Does If f be a Measurable Function Imply Finite ∫|f|dm?

[Funky1981]

If f be a measurable function. Assume that

lim λm({x|f(x)>λ}) exists and is finite as λ tends to infinite

Does this imply that ∫|f|dm is finite?

Here m is the Lebesgue measure in R

If not can anyone give me an example??

 

[Erland]

f(x)=1/x, for x>0, is a counterexample.

 

[micromass]

Consider $f(x) = 1/x$.

Also check http://en.wikipedia.org/wiki/Marcinkiewicz_interpolation_theorem#Preliminaries

 

[Funky1981]

f(x)=1/x, for x>0, is a counterexample.

Thanks for your example. But I cannot convince myself to understand the measure of your case here. Is the measure m({x|1/x>λ}) equal to 0 ??

 

[micromass]

Thanks for your example. But I cannot convince myself to understand the measure of your case here. Is the measure m({x|1/x>λ}) equal to 0 ??

No, it's not.

Can you write $\{x~\vert~1/x>\lambda\}$ in a more convenient way that allows you to see easily what the Lebesgue measure is?

 

[Funky1981]

No, it's not.

Can you write $\{x~\vert~1/x>\lambda\}$ in a more convenient way that allows you to see easily what the Lebesgue measure is?

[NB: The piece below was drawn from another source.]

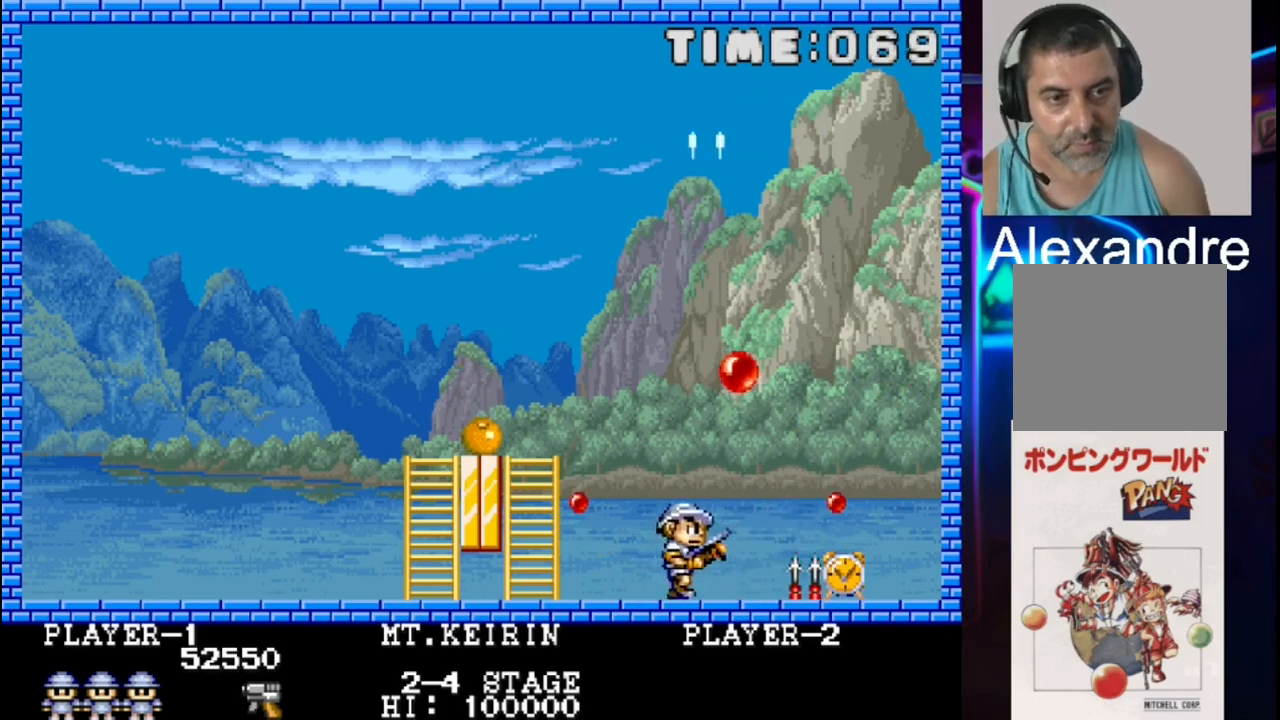
{"buttons": ["DPAD_LEFT"], "events": [[67, "X", "down"], [200, "X", "up"], [333, "DPAD_LEFT", "down"]]}
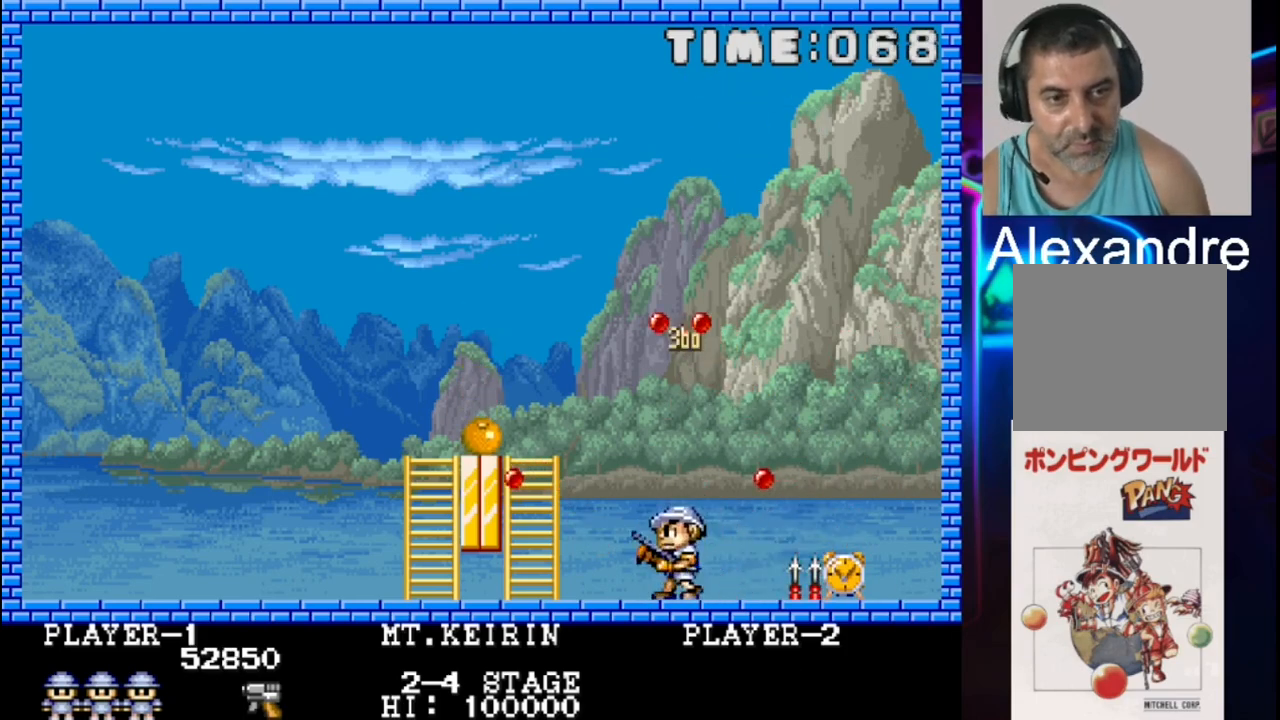
{"buttons": ["X"], "events": [[50, "DPAD_LEFT", "up"], [200, "DPAD_LEFT", "down"], [317, "DPAD_LEFT", "up"], [383, "X", "down"]]}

i would write it into union of $\{x~\vert~1/x>1/n}$??

 

[micromass]

Look at a graph. The set has a really easy structure.

 

[Funky1981]

Look at a graph. The set has a really easy structure.

1/x> 0 for all x >0 then so the measure should be infinte. but now why lim λm({x|f(x)>λ}) exists and is finite

 

[Erland]

As Micromass wrote: try to rewrite the condition 1/x > λ in a way such that the measure of the corresponding set is easily seen:

If 1/x > λ, what can you then say about x, in terms of λ?